# Aim of the task:
Output the entries as they appear, skipping images.

# Material shown:
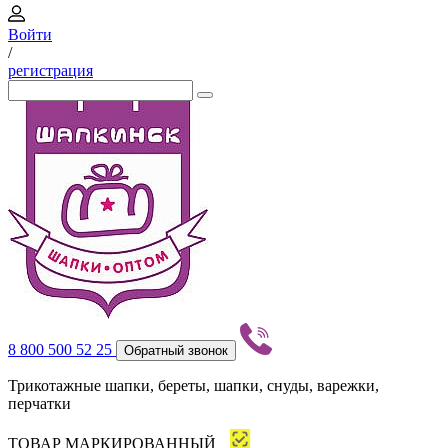
Войти
/
регистрация
8 800 500 52 25
Обратный звонок
Трикотажные шапки, береты, шапки, снуды, варежки,
перчатки
ТОВАР МАРКИРОВАННЫЙ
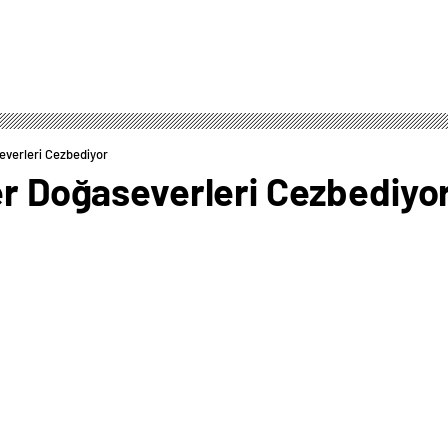
everleri Cezbediyor
er Doğaseverleri Cezbediyo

# Solution:
Войти
/
регистрация
8 800 500 52 25
Обратный звонок
Трикотажные шапки, береты, шапки, снуды, варежки,
перчатки
ТОВАР МАРКИРОВАННЫЙ
everleri Cezbediyor
er Doğaseverleri Cezbediyo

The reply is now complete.